I stumbled across a nice test for the evaluation method.
Take a position and evaluate it, then mirror the position (switching all pieces from left to right) and evaluate again, then reflect the position (from front to back, and invert the colors, and switch side to move) and finally reflect and mirror it.
This gives four different positions that should give exactly the same evaluation, assuming a symmetric evaluation.
So far I've found around 10 bugs, and there are probably more to come. Some of them were just symmetric flaws (like giving the king better evaluation if it's on C1 rather than F1, which makes sense on some level but really is not that good).
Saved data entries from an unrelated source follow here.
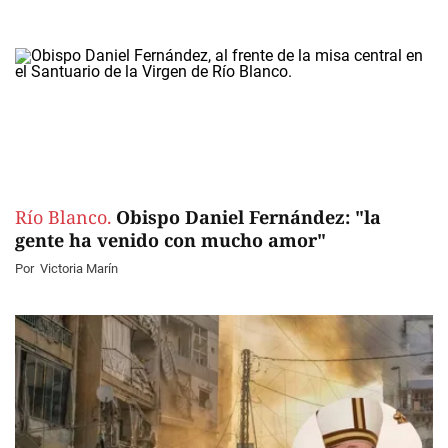
Río Blanco.
Obispo Daniel Fernández: "la
gente ha venido con mucho amor"
Por
Victoria Marín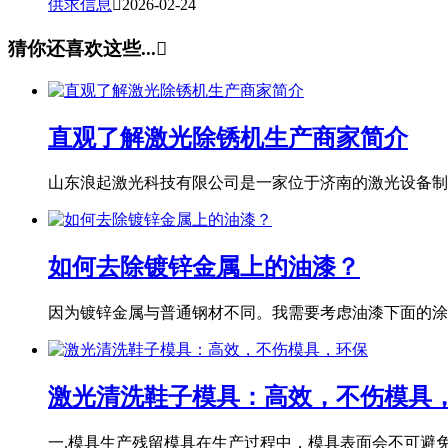
供求信息

2026-02-24
猜你还喜欢这些...

直观了解激光除锈机生产商家简介
山东浪起激光科技有限公司是一家位于济南的激光设备制造
如何去除镀锌金属上的油漆？
因为镀锌金属与普通钢材不同。我需要考虑油漆下面的涂层
激光清洗鞋子模具：高效，不伤模具
一.模具生产残留模具在生产过程中，模具表面会不可避免地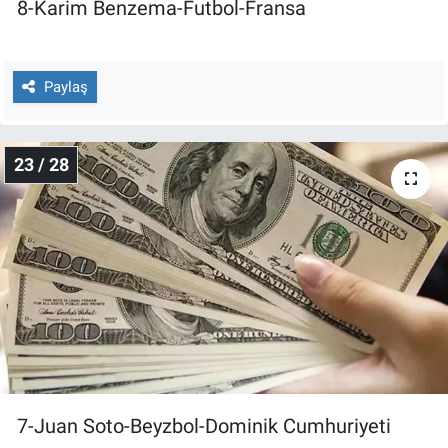
8-Karim Benzema-Futbol-Fransa
Paylaş
23 / 28
7-Juan Soto-Beyzbol-Dominik Cumhuriyeti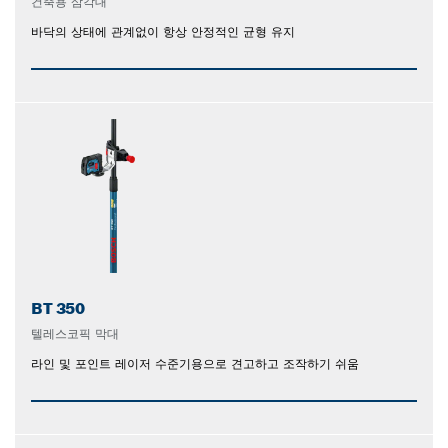
건축용 삼각대
바닥의 상태에 관계없이 항상 안정적인 균형 유지
BT 350
텔레스코픽 막대
라인 및 포인트 레이저 수준기용으로 견고하고 조작하기 쉬움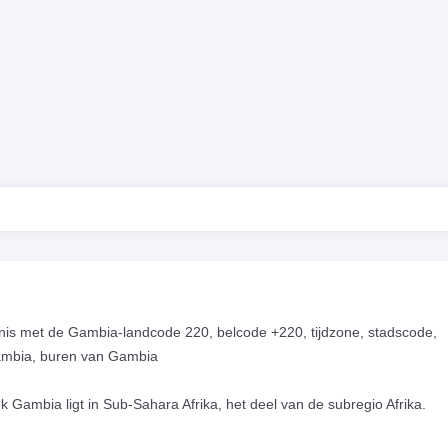
is met de Gambia-landcode 220, belcode +220, tijdzone, stadscode,
 Gambia, buren van Gambia
k Gambia ligt in Sub-Sahara Afrika, het deel van de subregio Afrika.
But some of them were ranging from minor to pretty severe. For example I noticed that my weak pawn evaluation was first of all checking the pawn could move backwards(!) to be supported. And also that I for some infernal reason checked for the absolute value of the piece when checking for blocked pawns. Which on some positions made white not care about the pawn being blocked (unless it was doubled), while black did.
Another one was evaluating fianchetto for black by checking if the pawn in front of the king was on the third rank instead of the fifth.
I'm not sure how much these bugs actually matter in terms of playing strength (sure rewarding fianchetto when pawn is on third rank might be wrong, but a bishop in front of the king in those positions might not be so bad after all).
I'll write something together to explain this excellent test a bit more thouroughly.